Can you write out the passage on Algeria's European and Jewish populations word for word, between "In the Algiers" and "département in 1959.", inclusive?

# Selected text
------

In the Algiers metropolitan area, Europeans and Jewish people accounted for 35.7% of the population. In the metropolitan area of Bône they accounted for 40.5% of the population. The département of Oran, a rich European-developed agricultural land of 16,520 km2 (6,378 sq. miles) stretching between the cities of Oran and Sidi-Bel-Abbès, and including them, was the area of highest Pied-Noir density outside of the cities, with the Pieds-Noirs accounting for 33.6% of the population of the département in 1959.

Sephardic Jewish community

Jews were present in North Africa and Iberia for centuries, some since the time when "Phoenicians and Hebrews, engaged in maritime commerce, founded Hippo Regius (current Annaba), Tipasa, Caesarea (current Cherchel), and Icosium (current Algiers)". According to oral tradition they arrived from Judea after the First Jewish-Roman War (66–73 AD), while it is known historically that many Sephardi Jews came following the Spanish Reconquista. In 1870, Justice Minister Adolphe Crémieux wrote a proposal, décret Crémieux, giving French citizenship to Algerian Jews. This advancement was resisted by part of the larger Pied-Noir community and in 1897 a wave of anti-Semitic riots occurred in Algeria. During World War II the décret Crémieux was abolished under the Vichy regime, and Jews were barred from professional jobs between 1940 and 1943. Citizenship was restored in 1943, after the Free French took control over Algeria in the wake of Operation Torch. Thus, the Jews of Algeria eventually came to be considered part of the Pied-Noir community, and many fled the country to France in 1962, alongside most other Pieds-Noirs, after the Algerian War.

------

# Data excerpts

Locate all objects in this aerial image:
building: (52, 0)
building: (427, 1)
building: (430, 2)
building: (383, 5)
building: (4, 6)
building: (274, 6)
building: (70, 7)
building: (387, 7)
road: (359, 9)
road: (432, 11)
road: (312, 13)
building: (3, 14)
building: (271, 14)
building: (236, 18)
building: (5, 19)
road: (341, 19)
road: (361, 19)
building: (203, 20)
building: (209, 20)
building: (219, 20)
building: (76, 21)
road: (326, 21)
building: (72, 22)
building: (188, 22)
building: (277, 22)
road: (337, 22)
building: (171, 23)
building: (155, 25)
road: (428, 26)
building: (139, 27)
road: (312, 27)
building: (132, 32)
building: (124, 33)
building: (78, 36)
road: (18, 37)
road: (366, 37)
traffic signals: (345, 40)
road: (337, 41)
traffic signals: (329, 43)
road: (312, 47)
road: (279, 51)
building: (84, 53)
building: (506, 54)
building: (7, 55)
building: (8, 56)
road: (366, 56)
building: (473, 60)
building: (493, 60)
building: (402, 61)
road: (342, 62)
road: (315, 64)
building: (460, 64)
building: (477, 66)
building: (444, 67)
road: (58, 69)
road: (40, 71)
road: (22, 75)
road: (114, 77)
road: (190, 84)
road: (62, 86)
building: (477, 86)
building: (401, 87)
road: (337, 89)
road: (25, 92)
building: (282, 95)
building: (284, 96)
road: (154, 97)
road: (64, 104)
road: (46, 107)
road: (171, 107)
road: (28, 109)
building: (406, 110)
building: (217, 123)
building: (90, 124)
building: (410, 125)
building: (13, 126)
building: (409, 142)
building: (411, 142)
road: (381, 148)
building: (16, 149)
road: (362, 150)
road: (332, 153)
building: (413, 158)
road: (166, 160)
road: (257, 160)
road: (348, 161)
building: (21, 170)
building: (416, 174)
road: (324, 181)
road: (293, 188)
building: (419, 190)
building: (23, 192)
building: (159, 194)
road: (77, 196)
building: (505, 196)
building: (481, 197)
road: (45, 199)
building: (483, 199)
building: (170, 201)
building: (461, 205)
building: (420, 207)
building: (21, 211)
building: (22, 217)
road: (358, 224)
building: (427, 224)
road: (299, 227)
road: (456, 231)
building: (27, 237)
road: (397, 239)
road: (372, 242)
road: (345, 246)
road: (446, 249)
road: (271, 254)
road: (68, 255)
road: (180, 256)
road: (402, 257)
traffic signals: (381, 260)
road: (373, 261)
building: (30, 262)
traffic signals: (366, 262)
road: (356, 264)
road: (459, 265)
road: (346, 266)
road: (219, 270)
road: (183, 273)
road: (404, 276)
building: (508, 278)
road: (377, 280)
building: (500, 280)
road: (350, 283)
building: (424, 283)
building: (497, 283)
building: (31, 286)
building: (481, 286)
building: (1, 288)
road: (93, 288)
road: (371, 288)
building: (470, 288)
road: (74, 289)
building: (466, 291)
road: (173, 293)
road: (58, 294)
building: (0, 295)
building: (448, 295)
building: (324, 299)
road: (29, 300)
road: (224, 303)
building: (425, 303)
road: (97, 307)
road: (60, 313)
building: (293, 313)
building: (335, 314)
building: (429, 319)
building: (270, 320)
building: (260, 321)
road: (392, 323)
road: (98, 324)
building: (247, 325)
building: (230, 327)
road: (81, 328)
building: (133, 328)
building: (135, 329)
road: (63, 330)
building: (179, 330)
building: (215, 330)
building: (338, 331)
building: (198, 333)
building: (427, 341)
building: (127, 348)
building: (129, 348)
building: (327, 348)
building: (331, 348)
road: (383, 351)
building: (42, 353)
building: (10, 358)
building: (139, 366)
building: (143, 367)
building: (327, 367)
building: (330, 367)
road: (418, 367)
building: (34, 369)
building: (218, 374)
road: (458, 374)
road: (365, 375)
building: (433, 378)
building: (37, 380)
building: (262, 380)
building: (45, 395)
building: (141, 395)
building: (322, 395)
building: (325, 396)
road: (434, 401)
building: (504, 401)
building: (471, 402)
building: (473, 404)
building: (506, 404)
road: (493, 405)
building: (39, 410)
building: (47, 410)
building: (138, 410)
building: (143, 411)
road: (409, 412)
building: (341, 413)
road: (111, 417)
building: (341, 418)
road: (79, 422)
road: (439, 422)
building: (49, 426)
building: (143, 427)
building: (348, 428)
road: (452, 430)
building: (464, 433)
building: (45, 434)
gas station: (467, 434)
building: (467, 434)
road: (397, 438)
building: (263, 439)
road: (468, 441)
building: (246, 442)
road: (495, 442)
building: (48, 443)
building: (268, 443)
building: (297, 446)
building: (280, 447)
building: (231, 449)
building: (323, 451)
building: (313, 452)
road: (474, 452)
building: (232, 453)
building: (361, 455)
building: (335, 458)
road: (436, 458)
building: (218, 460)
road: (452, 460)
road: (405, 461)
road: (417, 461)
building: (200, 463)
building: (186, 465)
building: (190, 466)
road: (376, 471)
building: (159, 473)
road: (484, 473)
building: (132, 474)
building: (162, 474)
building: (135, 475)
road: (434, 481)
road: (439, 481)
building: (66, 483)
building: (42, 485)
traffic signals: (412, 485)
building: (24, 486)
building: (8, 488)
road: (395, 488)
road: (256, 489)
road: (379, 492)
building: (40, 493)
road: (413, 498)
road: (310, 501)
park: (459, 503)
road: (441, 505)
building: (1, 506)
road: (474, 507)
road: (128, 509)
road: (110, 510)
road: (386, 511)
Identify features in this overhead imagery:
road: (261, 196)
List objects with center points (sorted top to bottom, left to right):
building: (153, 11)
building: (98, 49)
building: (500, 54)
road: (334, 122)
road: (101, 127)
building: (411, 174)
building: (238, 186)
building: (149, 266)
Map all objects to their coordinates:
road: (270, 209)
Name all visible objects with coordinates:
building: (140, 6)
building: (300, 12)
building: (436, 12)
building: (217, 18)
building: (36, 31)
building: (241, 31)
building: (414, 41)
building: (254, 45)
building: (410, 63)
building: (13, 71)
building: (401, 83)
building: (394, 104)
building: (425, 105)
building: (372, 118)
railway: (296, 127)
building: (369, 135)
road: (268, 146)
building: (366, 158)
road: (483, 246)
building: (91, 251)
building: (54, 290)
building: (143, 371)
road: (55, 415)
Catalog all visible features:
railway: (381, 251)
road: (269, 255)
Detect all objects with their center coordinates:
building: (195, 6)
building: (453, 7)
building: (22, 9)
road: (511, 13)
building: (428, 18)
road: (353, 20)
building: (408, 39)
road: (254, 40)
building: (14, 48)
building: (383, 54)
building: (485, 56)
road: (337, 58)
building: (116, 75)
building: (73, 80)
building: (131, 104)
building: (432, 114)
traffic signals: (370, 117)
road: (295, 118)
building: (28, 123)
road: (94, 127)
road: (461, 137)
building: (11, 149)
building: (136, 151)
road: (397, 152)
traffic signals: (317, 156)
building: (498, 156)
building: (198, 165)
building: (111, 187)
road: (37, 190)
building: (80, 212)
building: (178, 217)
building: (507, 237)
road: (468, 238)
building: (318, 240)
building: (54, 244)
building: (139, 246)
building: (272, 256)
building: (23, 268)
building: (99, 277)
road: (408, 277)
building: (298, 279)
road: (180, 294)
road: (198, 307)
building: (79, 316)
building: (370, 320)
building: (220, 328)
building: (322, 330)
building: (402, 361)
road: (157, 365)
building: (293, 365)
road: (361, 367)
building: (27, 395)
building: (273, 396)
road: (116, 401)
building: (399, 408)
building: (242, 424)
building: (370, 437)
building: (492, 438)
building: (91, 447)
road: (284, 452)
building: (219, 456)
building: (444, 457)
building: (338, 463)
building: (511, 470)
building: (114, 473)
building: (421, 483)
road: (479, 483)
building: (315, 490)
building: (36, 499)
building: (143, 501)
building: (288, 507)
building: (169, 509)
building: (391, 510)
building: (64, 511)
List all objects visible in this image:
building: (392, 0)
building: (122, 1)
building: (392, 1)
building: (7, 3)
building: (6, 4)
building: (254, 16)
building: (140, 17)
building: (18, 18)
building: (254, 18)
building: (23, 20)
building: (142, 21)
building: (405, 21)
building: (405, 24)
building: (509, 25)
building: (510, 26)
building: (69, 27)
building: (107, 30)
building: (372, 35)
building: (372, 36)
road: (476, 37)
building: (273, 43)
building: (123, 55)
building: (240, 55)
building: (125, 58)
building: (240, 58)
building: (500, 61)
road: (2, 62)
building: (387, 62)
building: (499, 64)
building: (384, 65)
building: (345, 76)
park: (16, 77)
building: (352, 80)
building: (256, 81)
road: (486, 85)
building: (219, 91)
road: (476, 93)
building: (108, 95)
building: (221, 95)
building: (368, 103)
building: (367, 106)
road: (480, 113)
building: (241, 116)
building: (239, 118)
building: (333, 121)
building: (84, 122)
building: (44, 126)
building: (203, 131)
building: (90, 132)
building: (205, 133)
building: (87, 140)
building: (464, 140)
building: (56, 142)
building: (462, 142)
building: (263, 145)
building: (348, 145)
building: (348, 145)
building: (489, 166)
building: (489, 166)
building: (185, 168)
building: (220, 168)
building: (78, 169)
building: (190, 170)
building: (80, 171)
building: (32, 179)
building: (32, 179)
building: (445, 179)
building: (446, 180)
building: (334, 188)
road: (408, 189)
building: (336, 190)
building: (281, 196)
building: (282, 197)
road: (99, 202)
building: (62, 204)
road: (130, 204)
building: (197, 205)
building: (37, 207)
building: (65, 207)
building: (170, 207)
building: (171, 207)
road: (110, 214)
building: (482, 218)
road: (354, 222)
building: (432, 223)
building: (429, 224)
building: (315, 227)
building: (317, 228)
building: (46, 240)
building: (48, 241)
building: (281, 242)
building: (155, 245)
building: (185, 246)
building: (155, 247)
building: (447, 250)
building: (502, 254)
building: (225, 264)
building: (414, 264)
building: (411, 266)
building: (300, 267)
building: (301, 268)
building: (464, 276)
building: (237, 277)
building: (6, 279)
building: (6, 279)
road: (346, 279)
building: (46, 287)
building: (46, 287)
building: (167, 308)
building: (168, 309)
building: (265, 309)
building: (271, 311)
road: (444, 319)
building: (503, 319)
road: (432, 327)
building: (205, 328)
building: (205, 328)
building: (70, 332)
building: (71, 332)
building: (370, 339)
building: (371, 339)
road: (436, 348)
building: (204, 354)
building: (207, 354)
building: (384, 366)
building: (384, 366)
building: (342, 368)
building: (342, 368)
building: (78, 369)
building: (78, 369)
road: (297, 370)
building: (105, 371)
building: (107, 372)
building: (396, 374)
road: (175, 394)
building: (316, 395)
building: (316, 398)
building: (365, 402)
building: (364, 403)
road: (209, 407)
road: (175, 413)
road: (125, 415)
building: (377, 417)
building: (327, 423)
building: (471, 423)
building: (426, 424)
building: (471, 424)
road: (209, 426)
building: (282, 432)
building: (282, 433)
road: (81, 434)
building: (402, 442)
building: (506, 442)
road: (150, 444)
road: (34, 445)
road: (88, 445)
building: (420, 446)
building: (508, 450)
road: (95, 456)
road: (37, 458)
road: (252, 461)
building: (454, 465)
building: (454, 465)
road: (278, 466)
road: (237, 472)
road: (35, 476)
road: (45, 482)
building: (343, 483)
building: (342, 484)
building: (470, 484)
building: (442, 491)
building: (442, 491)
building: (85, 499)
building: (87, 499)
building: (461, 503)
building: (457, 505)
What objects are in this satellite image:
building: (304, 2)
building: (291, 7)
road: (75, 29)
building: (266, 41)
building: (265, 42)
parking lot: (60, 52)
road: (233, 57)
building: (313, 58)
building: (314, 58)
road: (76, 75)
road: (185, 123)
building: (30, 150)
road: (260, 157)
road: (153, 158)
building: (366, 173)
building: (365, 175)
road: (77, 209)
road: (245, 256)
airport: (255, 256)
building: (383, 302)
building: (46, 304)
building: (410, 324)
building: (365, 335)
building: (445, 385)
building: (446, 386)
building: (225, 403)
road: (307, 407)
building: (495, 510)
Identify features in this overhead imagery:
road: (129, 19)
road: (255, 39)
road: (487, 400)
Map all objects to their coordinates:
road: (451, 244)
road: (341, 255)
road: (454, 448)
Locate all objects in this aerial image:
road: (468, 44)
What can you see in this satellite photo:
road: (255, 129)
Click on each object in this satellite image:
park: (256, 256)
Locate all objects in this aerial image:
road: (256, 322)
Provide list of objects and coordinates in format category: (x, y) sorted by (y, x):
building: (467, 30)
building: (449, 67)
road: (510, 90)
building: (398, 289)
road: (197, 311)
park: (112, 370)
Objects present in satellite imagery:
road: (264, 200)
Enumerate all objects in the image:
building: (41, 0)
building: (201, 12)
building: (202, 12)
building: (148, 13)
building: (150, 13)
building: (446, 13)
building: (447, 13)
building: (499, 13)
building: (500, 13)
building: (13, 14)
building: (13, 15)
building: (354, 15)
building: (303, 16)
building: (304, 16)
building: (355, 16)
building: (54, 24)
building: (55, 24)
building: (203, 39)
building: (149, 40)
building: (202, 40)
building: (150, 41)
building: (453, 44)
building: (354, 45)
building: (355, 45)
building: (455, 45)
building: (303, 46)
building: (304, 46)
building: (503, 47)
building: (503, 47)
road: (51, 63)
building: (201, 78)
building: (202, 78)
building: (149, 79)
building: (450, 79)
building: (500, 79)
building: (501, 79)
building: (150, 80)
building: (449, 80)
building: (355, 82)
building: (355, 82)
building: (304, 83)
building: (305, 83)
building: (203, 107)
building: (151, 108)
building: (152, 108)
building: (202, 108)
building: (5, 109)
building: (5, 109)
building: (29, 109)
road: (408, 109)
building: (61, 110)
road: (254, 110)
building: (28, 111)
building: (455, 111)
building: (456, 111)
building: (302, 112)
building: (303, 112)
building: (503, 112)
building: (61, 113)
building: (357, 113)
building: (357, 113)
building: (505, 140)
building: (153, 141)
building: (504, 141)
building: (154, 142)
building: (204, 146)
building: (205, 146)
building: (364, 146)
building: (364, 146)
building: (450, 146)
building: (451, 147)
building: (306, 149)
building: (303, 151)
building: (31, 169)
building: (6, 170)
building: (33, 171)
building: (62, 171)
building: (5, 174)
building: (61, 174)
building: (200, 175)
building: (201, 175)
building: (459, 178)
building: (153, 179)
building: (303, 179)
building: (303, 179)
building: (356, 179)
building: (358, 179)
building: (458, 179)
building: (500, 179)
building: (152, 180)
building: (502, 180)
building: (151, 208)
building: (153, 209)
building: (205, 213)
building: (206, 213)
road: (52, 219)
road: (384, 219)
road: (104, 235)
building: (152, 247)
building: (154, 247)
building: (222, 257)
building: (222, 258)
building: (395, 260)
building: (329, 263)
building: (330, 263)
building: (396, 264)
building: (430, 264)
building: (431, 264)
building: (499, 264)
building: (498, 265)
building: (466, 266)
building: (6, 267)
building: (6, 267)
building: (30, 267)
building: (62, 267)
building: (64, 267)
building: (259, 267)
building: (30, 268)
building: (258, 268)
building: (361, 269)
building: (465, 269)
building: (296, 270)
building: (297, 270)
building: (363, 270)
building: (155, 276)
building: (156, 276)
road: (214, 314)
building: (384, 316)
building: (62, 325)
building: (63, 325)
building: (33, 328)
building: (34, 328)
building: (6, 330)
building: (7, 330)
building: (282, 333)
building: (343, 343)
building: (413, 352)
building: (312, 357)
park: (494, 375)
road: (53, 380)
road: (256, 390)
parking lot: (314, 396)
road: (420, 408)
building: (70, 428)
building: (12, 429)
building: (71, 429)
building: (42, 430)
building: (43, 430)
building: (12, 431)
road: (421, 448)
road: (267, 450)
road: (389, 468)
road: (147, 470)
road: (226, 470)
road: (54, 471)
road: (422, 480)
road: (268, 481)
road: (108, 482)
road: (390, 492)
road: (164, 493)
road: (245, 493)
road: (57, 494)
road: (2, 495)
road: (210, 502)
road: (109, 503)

------

# Task response
In the Algiers metropolitan area, Europeans and Jewish people accounted for 35.7% of the population. In the metropolitan area of Bône they accounted for 40.5% of the population. The département of Oran, a rich European-developed agricultural land of 16,520 km2 (6,378 sq. miles) stretching between the cities of Oran and Sidi-Bel-Abbès, and including them, was the area of highest Pied-Noir density outside of the cities, with the Pieds-Noirs accounting for 33.6% of the population of the département in 1959.